St. Louis Students Star in National Science Series
In 2013, producers of the PBS children’s series SciGirls met with nearly 100 girls in the St. Louis area to find the best participants for a planned episode about frogs. One foursome of 12-year-olds from St. Roch School in the Central West End made a big impression. Producers said Alanna Hopson-Morris, Madison Fuller, Clara Barton and Amanda Willingham jumped out at them. The girls had been friends since kindergarten, and their longstanding friendship and comfort with one another signaled to producers that they would have a positive experience on a SciGirls investigation.
“The audition process demonstrated how the girls naturally encourage and support each other’s learning and discovery—something that SciGirls is all about!” says executive producer Richard Hudson. “Each of them is incredibly bright, curious and determined—and their strong group dynamic made them shine as a team.”
In April 2014, the SciGirls production crew came to St. Louis and spent a week recording the Frog Whisperers episode of the series. The series challenges real middle school girls and their professional mentor to become citizen scientists by using skills in science, technology, engineering and math. Every episode features animated characters Izzie and Jake, who find themselves in sticky situations that can only be solved by the SciGirls.
In their Frog Whisperers episode, Amanda, Alanna, Clara and Madison volunteer for FrogWatch USA, a citizen science project that invites nature lovers to report frog and toad calls within a specific area. With the guidance of their mentor, Laura Seger, the early childhood programs coordinator at the St. Louis Zoo, the girls learn to recognize the sounds of six local frog species. Then they pull on their boots and head out to the wetlands, ready to listen to frogs in their natural environment. They also hit city streets to listen to frogs in an urban habitat, and compare the two sites. Finally, the girls enter their data into the FrogWatch USA website, proud to submit their discoveries to researchers. And since they want to share their froggy findings with an even bigger audience, they present at the St. Louis Zoo, showing off a poster, a puppet show and even a rap.

● STUDY MATERIAL
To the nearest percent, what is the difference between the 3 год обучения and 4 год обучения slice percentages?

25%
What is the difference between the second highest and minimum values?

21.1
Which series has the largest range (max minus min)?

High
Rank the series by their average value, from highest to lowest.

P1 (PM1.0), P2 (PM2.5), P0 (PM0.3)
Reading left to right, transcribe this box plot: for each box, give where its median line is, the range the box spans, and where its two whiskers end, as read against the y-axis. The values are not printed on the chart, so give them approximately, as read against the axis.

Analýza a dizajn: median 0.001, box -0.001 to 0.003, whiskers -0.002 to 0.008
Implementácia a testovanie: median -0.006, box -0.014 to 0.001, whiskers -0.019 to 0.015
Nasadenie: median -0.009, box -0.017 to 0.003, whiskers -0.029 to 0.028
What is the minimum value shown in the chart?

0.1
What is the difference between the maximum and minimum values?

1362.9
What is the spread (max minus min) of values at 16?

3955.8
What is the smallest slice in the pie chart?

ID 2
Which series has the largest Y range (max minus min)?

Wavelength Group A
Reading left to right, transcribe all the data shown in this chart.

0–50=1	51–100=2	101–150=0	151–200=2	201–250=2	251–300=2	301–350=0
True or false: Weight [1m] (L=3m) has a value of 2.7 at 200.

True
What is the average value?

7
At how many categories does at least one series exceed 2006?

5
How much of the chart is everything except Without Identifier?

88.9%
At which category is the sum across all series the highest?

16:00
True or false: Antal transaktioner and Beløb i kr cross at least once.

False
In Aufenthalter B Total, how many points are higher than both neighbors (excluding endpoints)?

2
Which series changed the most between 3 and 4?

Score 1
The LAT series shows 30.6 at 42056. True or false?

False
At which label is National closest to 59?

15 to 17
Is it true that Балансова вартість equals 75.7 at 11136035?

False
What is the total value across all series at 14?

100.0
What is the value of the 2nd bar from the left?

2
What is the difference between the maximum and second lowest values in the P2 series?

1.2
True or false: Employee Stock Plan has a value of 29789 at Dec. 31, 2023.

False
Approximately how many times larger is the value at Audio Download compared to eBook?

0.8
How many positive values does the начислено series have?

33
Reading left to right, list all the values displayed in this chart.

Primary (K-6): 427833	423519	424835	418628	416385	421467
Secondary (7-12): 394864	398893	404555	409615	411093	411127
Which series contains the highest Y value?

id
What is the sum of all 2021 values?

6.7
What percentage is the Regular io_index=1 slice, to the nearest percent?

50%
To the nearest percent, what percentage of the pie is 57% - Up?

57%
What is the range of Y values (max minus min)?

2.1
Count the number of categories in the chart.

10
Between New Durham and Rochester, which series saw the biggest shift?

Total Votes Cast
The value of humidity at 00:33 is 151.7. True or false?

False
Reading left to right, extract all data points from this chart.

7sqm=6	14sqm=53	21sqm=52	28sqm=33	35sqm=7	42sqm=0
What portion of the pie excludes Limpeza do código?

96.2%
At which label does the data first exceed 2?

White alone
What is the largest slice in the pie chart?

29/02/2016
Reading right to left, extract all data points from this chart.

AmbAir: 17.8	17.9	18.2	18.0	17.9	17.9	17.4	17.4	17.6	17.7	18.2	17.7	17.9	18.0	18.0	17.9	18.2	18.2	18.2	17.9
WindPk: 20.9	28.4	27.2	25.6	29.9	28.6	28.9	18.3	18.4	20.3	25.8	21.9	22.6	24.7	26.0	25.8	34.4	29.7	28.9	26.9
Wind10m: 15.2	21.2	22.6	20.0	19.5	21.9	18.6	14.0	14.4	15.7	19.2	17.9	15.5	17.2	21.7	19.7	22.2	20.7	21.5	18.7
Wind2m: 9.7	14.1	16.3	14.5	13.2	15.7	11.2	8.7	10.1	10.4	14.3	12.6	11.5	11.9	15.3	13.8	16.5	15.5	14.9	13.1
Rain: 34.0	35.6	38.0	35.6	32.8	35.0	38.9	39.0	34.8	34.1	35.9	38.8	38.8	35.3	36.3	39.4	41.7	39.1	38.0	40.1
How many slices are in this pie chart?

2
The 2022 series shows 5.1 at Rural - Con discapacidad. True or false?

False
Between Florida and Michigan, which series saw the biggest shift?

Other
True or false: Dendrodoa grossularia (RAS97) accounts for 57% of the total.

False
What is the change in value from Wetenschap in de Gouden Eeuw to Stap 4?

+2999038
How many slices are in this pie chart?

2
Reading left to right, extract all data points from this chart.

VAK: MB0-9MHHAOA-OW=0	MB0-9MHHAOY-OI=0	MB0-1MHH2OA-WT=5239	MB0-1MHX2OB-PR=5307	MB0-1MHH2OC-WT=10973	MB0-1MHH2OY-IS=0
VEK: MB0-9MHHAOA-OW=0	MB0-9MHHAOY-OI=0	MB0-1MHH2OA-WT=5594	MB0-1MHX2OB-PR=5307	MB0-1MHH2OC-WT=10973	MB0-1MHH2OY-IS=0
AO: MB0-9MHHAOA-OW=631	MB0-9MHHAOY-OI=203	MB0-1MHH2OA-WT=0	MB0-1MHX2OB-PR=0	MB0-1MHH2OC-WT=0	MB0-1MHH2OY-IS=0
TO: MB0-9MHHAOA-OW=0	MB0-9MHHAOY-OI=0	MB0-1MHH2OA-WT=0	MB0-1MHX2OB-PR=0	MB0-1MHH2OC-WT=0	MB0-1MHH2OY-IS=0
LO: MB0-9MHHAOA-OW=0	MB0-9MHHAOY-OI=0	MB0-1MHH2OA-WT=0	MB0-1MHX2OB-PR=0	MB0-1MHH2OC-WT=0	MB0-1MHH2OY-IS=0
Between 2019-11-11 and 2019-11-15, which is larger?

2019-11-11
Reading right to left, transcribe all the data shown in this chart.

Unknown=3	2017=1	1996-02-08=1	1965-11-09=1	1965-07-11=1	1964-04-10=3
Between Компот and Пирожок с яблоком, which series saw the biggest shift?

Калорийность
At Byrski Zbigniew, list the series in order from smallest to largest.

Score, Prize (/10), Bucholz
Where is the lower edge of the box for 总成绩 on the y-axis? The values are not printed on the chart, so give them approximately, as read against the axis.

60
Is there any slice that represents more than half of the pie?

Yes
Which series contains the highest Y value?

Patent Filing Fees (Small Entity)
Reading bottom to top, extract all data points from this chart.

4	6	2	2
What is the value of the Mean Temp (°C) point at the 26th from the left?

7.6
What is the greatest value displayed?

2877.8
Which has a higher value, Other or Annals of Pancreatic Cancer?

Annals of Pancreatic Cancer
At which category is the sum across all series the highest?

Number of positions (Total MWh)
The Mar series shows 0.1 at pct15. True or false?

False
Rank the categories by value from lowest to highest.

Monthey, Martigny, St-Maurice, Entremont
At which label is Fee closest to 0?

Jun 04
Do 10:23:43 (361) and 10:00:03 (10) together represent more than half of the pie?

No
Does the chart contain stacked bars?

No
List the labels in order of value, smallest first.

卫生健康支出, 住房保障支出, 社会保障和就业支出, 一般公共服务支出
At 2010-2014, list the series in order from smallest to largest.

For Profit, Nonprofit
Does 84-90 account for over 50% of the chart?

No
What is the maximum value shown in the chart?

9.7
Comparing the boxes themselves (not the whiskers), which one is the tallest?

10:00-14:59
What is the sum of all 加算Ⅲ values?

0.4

● EXERCISE INSTRUCTIONS
Rewrite the stretch of the SciGirls article from "In their Frog" through "even a rap.", replacing "wetlands" with "marshes". The data comes from a separate source, not from the SciGirls article.

● ANSWER BOX
In their Frog Whisperers episode, Amanda, Alanna, Clara and Madison volunteer for FrogWatch USA, a citizen science project that invites nature lovers to report frog and toad calls within a specific area. With the guidance of their mentor, Laura Seger, the early childhood programs coordinator at the St. Louis Zoo, the girls learn to recognize the sounds of six local frog species. Then they pull on their boots and head out to the marshes, ready to listen to frogs in their natural environment. They also hit city streets to listen to frogs in an urban habitat, and compare the two sites. Finally, the girls enter their data into the FrogWatch USA website, proud to submit their discoveries to researchers. And since they want to share their froggy findings with an even bigger audience, they present at the St. Louis Zoo, showing off a poster, a puppet show and even a rap.